Il y a fort longtemps que les bâtiments de l’ancien moulin des Aulnes, que l’on aperçoit encore sur des cartes postales anciennes, a été détruit. Depuis cette prise de vue, la disposition du site a changé et des arbres plantés sur un verger privé empêchent de refaire la même prise de vue.

photo avec le vieux moulin

Il est clair que la cheminée n’a plus d’utilité pour un laboratoire. Elle représente un moment de l’histoire d’un site dont on a vu à quel point elle avait été mouvementée, heurtée, inventive aussi. C'est du chemin de terre qui court au dessus de la route venant de Sérifontaine que l'on découvre le mieux l'ensemble du site:

vue d'ensemble

Tant qu’il y a de l’industrie, cependant, il y a de l’architecture. Avant et après la seconde guerre, c’est le grand Auguste Perret (l’architecte du Havre , et de la tour qui porte toujours son nom à Amiens) qui sera en charge de reconstruire et d’adapter les bâtiments : mise en état de logements en 1939-1940, entretien et divers travaux de 1939 à 1948, mise en état de la salle de rectification en1946, des salles stériles en 1948. En réalité le frère et associé d'Auguste Perret est aussi... associé à Balincourt dans la SAPO (Société anonyme pour la diffusion des produits opothérapiques) connue comme "Ls laboratoires parisiens de l'Endopancrine". Comme toujours, on retrouve chez nous les traces de relations toutes "parisiennes" ! Plus tard encore, les bâtiments construits à la fin du 20ème siècle obtiendront en 1995 le prix Chambiges d’architecture industrielle.

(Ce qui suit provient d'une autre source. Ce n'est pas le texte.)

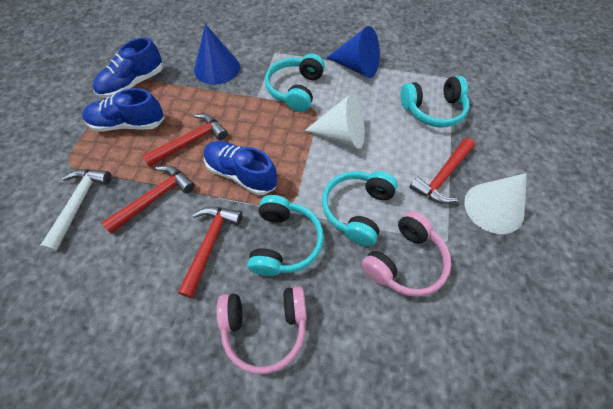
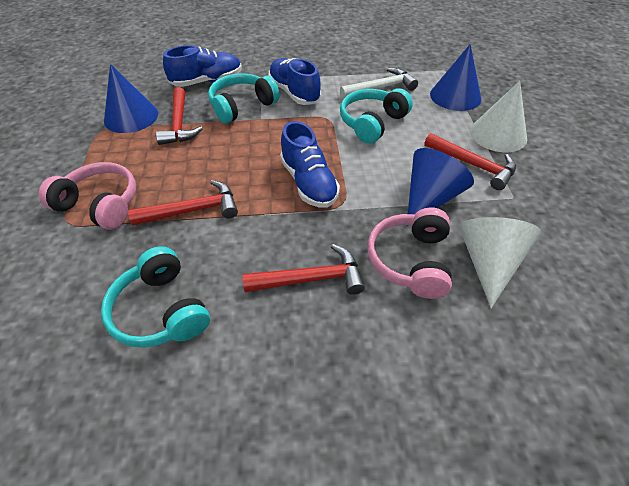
blue cone: [194,24,240,85] [327,26,380,78] = 2 -> [104,64,158,133] [406,148,474,226] [430,44,481,111] = 3
turquoise headphones: [247,195,324,276] [265,53,325,112] [322,171,398,246] [400,76,469,127] = 4 -> [101,246,210,348] [208,73,280,124] [340,88,413,144] = 3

Cependant, au-delà de l'évolution normale de l'architecture industrielle, certains se soucient de la conservation de ce qui est aussi un patrimoine historique. A Couëron, c'est la ville qui a encouragé la reconversion de la célèbre tour à plomb d'un site de Tréfimétaux en espace culturel. Comme tout ne peut être transformé en musée, des architectes imagine des moyens de préserver le patrimoine industriel en y aménageant des lofts. Dans le Nord, une association, Prositec s'y emploie. On verra en cliquant ici bien des réalisations intéressantes.

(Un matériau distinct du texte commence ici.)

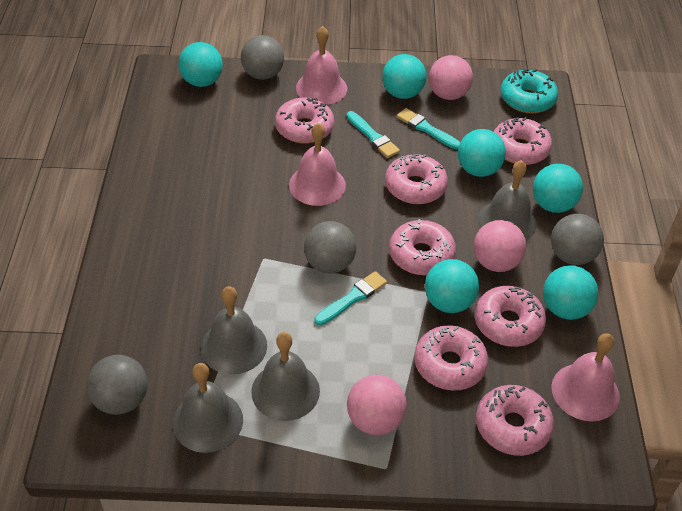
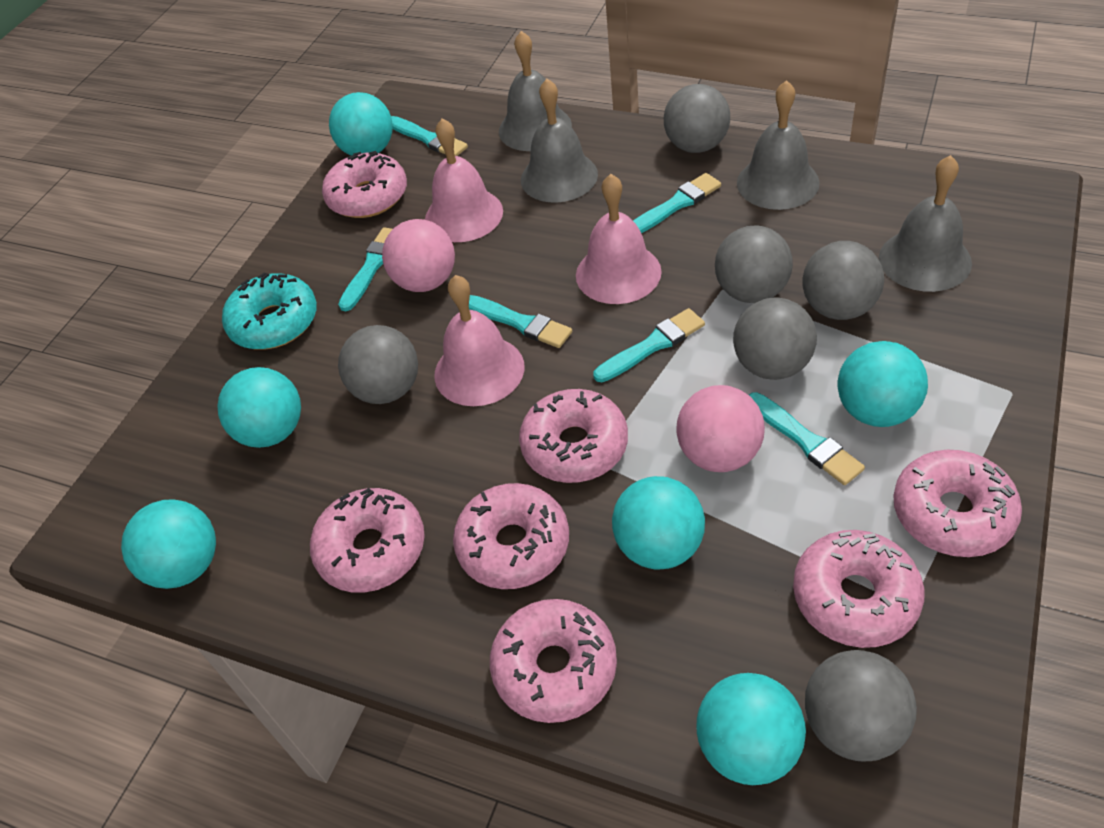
grey ball: [87,355,148,415] [241,35,284,80] [304,221,356,273] [551,214,604,265] = 4 -> [338,325,418,404] [664,84,730,153] [715,225,793,303] [733,297,817,380] [802,241,884,320] [805,650,917,761] = 6
pink ball: [347,375,407,435] [429,55,473,100] [473,220,526,272] = 3 -> [382,219,455,292] [676,385,765,472] = 2
turquoise brush: [315,271,387,325] [346,111,400,158] [397,108,460,150] = 3 -> [338,227,393,311] [391,116,468,156] [469,295,572,348] [593,308,705,382] [633,173,721,233] [749,392,865,485] = 6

Mais peut-être le temps de l'industrie est-il passé et notre rive gauche de l'Epte va-telle ressembler à celle du Pays de Bleu en face, où seul l'oeil exercé peut encore distinguer (pour combien de temps?) le sommet de la cheminée dans un paysage redevenu entièrement rural?

sur l'autre route

Commentaires

1. Le samedi, novembre 7 2015, 22:55 par André Vastel

Ces cheminées qu'on abat

Vieux souvenir de l'essor métallurgique au XIXème siècle, ces cheminées de briques ont longtemps porté le progrès industriel au coeur de vallons très ruraux. Leur mort signe la fin d'une industrie répandue sur presque tout le territoire.

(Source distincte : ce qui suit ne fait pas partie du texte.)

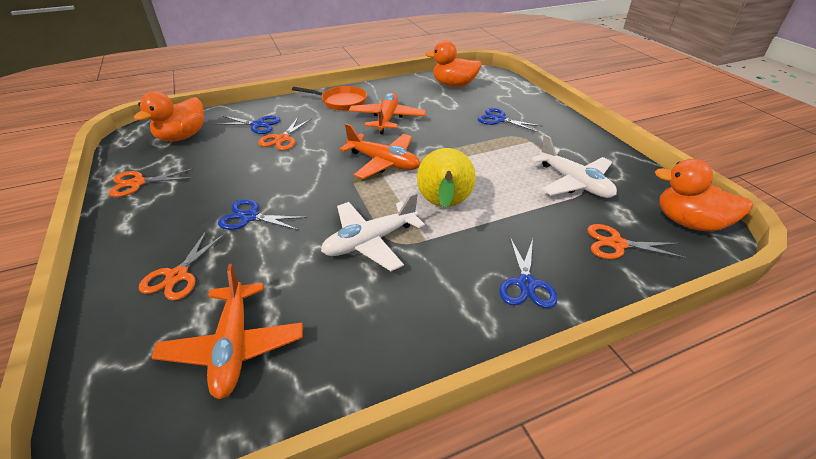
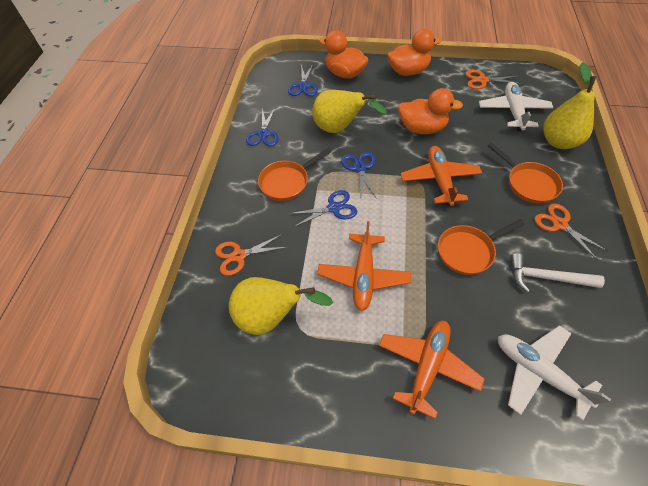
orange pan: [292,86,367,111] = 1 -> [258,148,332,201] [438,219,525,275] [488,143,563,204] = 3
orange scissors: [109,169,193,197] [139,231,225,301] [258,118,311,150] [587,224,687,259] = 4 -> [215,234,287,276] [465,70,522,89] [534,204,608,260] = 3
white hammer: none = 0 -> [510,253,605,292] = 1
yellow pear: [417,148,476,208] = 1 -> [229,277,333,335] [312,90,387,133] [543,62,596,149] = 3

Comme de grands géants d'une époque héroïque,
Venus des premiers temps de l'ère de l'acier,
Lanternes du progrès d'un val émacié,
Le monstre vomissait son écharpe mythique.

Sur les brumes des eaux, sur les forêts mystiques,
Le grand mât d'ocre rouge pointait son noir poucier
En toussant et crachant d'un rire carnassier
Sur les hommes rougis aux grands fours archaïques.

Ces phares de briques, tels des pauvres pantins,
Ces flambeaux des métaux partout se sont éteints.
L'un des derniers fanaux des années glorieuses

A tiré son chapeau sur mon Epte natale.
Sa mort signe la fin de ces années pieuses
Qui offrirent partout un bel élan vital.